◆ What is required
Look through the records below for the line holding "nose: (174, 128)". Write it out exactly, with each following line through the line holding "left back paw: (302, 241)".

══ Task data

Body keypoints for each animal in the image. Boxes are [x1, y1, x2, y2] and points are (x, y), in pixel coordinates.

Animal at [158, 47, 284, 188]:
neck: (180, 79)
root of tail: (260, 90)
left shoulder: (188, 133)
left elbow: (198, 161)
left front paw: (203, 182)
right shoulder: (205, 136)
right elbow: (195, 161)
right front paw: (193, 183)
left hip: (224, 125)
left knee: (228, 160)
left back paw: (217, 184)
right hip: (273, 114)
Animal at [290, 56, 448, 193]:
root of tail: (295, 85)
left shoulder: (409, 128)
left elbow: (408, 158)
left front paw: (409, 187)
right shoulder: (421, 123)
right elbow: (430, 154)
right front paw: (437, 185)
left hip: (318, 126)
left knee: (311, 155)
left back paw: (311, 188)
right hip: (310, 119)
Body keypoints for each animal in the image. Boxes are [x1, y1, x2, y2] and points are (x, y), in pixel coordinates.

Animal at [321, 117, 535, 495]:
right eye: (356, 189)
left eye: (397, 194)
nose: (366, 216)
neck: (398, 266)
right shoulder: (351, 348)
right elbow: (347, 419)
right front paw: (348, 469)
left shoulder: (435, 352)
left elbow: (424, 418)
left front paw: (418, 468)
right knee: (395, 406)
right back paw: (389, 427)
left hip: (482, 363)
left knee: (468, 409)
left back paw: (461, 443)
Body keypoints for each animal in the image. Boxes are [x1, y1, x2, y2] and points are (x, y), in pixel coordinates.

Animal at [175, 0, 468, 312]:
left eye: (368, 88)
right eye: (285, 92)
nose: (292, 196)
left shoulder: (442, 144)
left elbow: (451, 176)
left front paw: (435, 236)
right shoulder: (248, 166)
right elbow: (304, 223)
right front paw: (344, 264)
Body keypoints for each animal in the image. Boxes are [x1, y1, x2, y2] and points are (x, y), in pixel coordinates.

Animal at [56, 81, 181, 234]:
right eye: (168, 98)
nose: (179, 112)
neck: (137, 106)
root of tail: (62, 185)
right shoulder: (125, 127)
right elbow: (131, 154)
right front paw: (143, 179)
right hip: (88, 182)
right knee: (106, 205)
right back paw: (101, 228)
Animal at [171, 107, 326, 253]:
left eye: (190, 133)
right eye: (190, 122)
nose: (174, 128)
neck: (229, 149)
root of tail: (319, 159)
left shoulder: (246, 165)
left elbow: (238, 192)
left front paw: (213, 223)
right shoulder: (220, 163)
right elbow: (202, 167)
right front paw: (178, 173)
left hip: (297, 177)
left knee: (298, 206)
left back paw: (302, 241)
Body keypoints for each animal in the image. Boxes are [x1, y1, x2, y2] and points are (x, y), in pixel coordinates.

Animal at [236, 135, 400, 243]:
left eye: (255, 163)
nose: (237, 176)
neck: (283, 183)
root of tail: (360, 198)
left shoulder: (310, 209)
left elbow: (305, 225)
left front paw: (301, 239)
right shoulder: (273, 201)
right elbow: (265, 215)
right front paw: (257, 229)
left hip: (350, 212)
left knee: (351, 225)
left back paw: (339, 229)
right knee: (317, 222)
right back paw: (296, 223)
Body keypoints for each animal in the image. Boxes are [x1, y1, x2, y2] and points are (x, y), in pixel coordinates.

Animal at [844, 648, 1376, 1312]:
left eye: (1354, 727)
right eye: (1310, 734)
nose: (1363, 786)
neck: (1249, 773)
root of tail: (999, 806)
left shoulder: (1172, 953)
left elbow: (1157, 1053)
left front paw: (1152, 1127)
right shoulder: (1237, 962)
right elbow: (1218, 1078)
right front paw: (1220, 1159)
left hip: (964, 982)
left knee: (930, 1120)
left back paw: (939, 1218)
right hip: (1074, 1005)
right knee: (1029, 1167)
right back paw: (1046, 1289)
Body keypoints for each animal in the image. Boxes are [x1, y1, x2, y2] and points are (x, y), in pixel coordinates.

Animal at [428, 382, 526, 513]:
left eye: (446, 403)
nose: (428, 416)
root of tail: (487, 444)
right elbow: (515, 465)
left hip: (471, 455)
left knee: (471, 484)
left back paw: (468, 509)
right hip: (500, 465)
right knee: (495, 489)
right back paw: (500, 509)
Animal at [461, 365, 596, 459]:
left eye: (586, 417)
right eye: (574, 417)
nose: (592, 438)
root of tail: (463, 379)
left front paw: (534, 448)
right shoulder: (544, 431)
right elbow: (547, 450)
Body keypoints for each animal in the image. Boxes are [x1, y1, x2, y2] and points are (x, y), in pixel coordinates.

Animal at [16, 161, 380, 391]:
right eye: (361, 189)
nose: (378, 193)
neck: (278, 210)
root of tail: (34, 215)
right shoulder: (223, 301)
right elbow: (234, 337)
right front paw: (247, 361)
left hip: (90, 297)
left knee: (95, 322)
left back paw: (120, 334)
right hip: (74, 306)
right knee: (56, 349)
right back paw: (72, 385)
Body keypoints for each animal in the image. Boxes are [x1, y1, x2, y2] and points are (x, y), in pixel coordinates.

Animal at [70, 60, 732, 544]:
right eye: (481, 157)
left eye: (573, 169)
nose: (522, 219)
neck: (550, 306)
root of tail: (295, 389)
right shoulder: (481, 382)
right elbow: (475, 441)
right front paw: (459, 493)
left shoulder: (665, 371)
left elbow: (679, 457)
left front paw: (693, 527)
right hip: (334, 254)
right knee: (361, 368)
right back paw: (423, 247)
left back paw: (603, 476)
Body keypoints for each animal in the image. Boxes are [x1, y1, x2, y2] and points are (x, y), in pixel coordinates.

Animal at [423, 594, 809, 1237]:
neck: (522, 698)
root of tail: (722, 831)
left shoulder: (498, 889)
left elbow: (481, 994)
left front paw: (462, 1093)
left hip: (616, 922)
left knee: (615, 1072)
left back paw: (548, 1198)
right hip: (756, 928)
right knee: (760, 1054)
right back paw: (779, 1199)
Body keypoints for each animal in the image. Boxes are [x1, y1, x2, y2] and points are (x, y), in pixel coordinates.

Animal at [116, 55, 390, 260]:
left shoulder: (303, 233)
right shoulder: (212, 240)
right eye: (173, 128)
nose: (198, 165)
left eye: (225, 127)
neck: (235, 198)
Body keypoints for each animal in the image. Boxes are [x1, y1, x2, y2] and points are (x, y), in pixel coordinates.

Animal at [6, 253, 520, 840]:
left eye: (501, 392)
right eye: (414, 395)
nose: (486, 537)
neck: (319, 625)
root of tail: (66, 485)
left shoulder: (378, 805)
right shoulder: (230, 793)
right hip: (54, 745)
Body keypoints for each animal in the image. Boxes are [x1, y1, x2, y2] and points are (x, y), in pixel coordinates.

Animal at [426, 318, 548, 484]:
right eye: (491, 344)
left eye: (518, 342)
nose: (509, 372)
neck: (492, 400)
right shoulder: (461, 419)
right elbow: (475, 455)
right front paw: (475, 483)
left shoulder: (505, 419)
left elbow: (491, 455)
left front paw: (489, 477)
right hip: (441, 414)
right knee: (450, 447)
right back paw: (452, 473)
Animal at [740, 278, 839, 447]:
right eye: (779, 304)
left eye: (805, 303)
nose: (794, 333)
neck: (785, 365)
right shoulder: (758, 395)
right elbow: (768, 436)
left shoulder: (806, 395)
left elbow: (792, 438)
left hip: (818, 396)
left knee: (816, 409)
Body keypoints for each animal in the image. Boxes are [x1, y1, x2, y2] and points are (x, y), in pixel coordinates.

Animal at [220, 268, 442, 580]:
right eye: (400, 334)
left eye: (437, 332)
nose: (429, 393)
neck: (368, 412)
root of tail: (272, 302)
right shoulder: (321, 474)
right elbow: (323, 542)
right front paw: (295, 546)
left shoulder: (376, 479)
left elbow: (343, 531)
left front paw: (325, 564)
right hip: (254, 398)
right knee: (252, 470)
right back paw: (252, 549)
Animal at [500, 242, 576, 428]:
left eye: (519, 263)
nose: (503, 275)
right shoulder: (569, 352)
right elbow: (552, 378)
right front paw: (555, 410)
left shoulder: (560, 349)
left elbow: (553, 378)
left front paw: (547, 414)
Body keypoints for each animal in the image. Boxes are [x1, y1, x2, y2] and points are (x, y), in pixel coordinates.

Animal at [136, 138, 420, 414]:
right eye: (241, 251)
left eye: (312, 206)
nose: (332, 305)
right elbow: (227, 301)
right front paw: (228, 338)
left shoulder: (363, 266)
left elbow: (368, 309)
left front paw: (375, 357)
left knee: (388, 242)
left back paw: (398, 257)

════

◆ Result
nose: (174, 128)
neck: (229, 149)
root of tail: (319, 159)
left shoulder: (246, 165)
left elbow: (238, 192)
left front paw: (213, 223)
right shoulder: (220, 163)
right elbow: (202, 167)
right front paw: (178, 173)
left hip: (297, 177)
left knee: (298, 206)
left back paw: (302, 241)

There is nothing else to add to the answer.